Бей очень постарался над рисунком, и Джан, посмеявшись и покачав головой, вставила его под стекло и повесила на стенку в мастерской в собственной мастерской, да. Дело было начато, и действительность казалась еще карикатурнее.
Если человек бросается в предприимчивость без денег, то их могут иногда заменить здравые рассуждения, энтузиазм или отчаяние. У Джан было все.
Хрисанфыч поставил в счет даже сломанные табуретки, но оборудовал на новом месте два муфеля, купил дров и подписал вексель на заводе на первую партию стекла. Через четыре дня бешеной гонки по городу было найдено помещение: на Мельничной около Антониевской. Дадя Кир, подумав немного, взял на службе аванс и дал Джан на первую арендную плату. Владельцев магазинов она знала наперечет, и все охотно согласились иметь с ней дело. Терентьич пришел сам. Он всегда был очень расположен к «барышне». Если она на первых порах задержит расчет, ничего, он подождет, у него жена на шоколадной фабрике служит. В удачу Джан он верил твердо.
На семейном совете тетя Лиза удивила всех полным одобрением. «Собственная мастерская» сразу поднимает престиж, а репутация — это все. Вероника, ввиду полной бездарности в живописи и исключительного умения бить посуду, от работы в мастерской отстранялась, но зато обещала приходить по вечерам и вести бухгалтерию. Говоря о бухгалтерии, Вероника улыбнулась, нежно и ласково.
Катышка смущенно хлопала ресницами. Катышка стала совсем девушкой с синими кукольными глазищами и тугим переплетом русых кос. В этом году она кончала гимназию, зато по воскресеньям она будет учиться работать, а потом начнет по-настоящему.
Надя, присутствовавшая на семейном совете только потому, что пили чай с булочками, вертелась на стуле, сновала головой, как птица, и с недетской дерзостью посматривала вокруг. Наде исполнялось скоро пятнадцать лет, но она уселась в последнем классе основной школы на второй год и училась еще хуже.
—    Работать я не буду, Джан, но если ты будешь кормить обедом, могу приходить и развозить твою посуду. Купи только хорошие туфли и санки, а летом трехколесный велосипед с ящиком, да? Денег мне от тебя не нужно, но на кино давай.
Бей самым сердечным тоном обещал, разумеется, помогать во всякой работе. В конце концов он рисует гораздо лучше Джан. Лада предложила оставлять у нее на целый день Инночку, пусть играет вместо детского сада с ее Андрейкой.
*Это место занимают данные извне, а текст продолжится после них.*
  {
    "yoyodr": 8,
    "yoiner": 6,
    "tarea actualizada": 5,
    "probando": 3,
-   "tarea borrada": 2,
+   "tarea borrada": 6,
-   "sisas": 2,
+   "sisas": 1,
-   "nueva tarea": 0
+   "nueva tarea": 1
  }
Кюммель, сочувственно похмыкивая носом, вызвался топить муфель. Он устроился на крохотные выходные роли в Драме и страдал вдвойне: переход от премьерства на «выход» бил по самолюбию, жалованье было еще меньше ролей, и Эль еще не вернулась из Вены. Даже Щеглик, работавший теперь в Драме хоть статистом, но второй сезон и сравнявшийся почти с Кюммелем — времена меняются! — снисходительным баском обещал заходить «на фабрику» и лрисмотреть за всем что понадобится.
Итак, работники нашлись. Первый заказ был получен еще во время
переезда. Джан пригласила священника отслужить молебен, и солнечный еще, октябрьский день расцвел надеждами, приподнятым настроением и даже букетом хризантем, преподнесенным с пирогом на новоселье приплывшей на молебен Екатериной Андреевной.
Потом Джан угощала, развивала планы, очень трезво мешала фантазию с делом, и только иногда, с коротким вздохом утопающего, взглядывала на стенной календарь. В календаре красным карандашом были проставлены сроки платежей — с ахающими восклицательными знаками. Но будни могли помолчать, когда празднуется открытие собственного предприятия. Будней и без того достаточно.